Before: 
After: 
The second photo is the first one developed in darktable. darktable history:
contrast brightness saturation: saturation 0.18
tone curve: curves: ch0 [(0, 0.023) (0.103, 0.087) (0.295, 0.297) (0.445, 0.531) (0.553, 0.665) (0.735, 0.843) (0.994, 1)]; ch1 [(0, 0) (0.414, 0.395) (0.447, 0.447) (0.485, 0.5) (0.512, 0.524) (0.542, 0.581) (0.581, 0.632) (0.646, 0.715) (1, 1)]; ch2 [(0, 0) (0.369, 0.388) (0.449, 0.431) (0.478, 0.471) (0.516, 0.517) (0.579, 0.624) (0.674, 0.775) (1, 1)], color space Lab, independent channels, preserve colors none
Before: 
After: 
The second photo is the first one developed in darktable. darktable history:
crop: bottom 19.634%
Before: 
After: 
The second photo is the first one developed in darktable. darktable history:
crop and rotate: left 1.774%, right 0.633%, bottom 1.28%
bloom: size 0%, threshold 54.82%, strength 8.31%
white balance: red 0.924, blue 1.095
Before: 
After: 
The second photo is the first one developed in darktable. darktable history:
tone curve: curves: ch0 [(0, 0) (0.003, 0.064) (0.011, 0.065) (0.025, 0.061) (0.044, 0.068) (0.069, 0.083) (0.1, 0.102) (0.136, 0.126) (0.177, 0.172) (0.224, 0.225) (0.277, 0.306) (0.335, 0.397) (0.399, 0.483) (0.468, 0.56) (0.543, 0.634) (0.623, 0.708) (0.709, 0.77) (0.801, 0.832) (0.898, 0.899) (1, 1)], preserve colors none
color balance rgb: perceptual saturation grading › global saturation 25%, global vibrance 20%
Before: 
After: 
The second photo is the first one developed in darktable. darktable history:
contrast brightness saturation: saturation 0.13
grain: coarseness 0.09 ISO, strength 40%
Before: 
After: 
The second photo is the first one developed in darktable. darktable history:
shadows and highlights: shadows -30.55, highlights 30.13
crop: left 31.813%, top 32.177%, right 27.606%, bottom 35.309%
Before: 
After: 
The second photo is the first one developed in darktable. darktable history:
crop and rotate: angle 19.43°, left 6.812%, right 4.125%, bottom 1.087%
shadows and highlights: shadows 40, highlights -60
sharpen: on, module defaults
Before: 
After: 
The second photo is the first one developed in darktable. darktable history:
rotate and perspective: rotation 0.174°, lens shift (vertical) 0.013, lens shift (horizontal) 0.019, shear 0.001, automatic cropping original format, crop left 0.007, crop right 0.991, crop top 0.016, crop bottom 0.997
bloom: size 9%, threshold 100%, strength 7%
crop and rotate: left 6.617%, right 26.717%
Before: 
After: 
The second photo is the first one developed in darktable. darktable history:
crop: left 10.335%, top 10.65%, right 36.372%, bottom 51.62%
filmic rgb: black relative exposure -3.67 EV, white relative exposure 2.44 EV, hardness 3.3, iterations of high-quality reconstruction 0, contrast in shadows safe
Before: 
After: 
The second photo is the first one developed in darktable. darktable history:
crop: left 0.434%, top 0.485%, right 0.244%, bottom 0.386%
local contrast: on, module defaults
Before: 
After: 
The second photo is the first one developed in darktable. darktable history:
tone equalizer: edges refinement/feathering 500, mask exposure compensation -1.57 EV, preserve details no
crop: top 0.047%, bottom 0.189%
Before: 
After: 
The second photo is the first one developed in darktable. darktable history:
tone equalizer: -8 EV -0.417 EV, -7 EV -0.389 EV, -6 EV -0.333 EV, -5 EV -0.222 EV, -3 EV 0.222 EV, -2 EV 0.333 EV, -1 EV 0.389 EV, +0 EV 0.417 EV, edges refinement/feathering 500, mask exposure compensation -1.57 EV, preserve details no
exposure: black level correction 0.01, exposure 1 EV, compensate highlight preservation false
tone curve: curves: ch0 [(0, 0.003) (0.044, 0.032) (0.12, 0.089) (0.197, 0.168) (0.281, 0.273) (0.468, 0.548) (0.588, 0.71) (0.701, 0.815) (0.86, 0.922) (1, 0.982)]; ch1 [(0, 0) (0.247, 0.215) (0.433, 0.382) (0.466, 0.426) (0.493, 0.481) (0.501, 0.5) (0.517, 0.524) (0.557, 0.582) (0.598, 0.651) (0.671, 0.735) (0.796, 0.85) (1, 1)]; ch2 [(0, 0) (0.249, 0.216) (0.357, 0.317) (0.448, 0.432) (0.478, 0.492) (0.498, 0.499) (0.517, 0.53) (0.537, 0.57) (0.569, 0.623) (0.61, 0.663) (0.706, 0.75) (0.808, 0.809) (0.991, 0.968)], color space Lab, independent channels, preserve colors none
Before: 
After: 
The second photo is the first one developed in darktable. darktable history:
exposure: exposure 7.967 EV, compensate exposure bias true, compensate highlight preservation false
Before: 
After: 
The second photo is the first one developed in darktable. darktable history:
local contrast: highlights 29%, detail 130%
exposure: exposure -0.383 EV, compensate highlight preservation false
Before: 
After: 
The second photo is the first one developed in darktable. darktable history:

────────────────────

Copy, word for word, the lines from the start of the records through the line containing "contrast brightness saturation: saturation 0.18", including both ends.

Before: 
After: 
The second photo is the first one developed in darktable. darktable history:
contrast brightness saturation: saturation 0.18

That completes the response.